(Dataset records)
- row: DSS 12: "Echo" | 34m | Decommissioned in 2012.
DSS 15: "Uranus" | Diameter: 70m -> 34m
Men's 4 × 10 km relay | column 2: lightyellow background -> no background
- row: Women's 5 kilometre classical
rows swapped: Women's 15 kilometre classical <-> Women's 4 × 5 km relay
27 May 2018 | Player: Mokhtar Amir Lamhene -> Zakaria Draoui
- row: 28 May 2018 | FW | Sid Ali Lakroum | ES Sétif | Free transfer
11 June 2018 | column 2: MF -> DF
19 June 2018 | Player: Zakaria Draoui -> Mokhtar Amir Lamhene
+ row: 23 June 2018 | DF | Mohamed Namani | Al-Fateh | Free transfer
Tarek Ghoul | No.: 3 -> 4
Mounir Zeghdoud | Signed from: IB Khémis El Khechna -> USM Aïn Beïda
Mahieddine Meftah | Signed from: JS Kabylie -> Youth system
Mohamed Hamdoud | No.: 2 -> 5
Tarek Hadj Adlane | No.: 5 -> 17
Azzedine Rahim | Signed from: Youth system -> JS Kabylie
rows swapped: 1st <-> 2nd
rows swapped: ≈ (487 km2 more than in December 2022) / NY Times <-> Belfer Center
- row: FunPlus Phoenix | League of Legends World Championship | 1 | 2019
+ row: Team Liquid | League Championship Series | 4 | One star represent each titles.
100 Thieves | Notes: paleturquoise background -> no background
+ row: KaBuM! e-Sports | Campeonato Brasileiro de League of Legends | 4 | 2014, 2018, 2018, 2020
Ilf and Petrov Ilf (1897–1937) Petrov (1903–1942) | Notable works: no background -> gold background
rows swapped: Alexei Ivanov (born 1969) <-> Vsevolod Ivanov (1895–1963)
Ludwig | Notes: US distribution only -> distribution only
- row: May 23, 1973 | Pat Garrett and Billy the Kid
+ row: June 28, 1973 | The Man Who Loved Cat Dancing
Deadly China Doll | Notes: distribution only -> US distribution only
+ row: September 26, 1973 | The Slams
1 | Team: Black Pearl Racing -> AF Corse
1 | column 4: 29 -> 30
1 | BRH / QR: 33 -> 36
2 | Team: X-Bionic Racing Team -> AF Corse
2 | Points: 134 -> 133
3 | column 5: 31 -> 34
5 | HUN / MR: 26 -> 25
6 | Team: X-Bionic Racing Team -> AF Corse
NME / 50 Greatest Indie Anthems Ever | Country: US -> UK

To be done ->
Copy every row above word for word.

Task answer ->
- row: DSS 12: "Echo" | 34m | Decommissioned in 2012.
DSS 15: "Uranus" | Diameter: 70m -> 34m
Men's 4 × 10 km relay | column 2: lightyellow background -> no background
- row: Women's 5 kilometre classical
rows swapped: Women's 15 kilometre classical <-> Women's 4 × 5 km relay
27 May 2018 | Player: Mokhtar Amir Lamhene -> Zakaria Draoui
- row: 28 May 2018 | FW | Sid Ali Lakroum | ES Sétif | Free transfer
11 June 2018 | column 2: MF -> DF
19 June 2018 | Player: Zakaria Draoui -> Mokhtar Amir Lamhene
+ row: 23 June 2018 | DF | Mohamed Namani | Al-Fateh | Free transfer
Tarek Ghoul | No.: 3 -> 4
Mounir Zeghdoud | Signed from: IB Khémis El Khechna -> USM Aïn Beïda
Mahieddine Meftah | Signed from: JS Kabylie -> Youth system
Mohamed Hamdoud | No.: 2 -> 5
Tarek Hadj Adlane | No.: 5 -> 17
Azzedine Rahim | Signed from: Youth system -> JS Kabylie
rows swapped: 1st <-> 2nd
rows swapped: ≈ (487 km2 more than in December 2022) / NY Times <-> Belfer Center
- row: FunPlus Phoenix | League of Legends World Championship | 1 | 2019
+ row: Team Liquid | League Championship Series | 4 | One star represent each titles.
100 Thieves | Notes: paleturquoise background -> no background
+ row: KaBuM! e-Sports | Campeonato Brasileiro de League of Legends | 4 | 2014, 2018, 2018, 2020
Ilf and Petrov Ilf (1897–1937) Petrov (1903–1942) | Notable works: no background -> gold background
rows swapped: Alexei Ivanov (born 1969) <-> Vsevolod Ivanov (1895–1963)
Ludwig | Notes: US distribution only -> distribution only
- row: May 23, 1973 | Pat Garrett and Billy the Kid
+ row: June 28, 1973 | The Man Who Loved Cat Dancing
Deadly China Doll | Notes: distribution only -> US distribution only
+ row: September 26, 1973 | The Slams
1 | Team: Black Pearl Racing -> AF Corse
1 | column 4: 29 -> 30
1 | BRH / QR: 33 -> 36
2 | Team: X-Bionic Racing Team -> AF Corse
2 | Points: 134 -> 133
3 | column 5: 31 -> 34
5 | HUN / MR: 26 -> 25
6 | Team: X-Bionic Racing Team -> AF Corse
NME / 50 Greatest Indie Anthems Ever | Country: US -> UK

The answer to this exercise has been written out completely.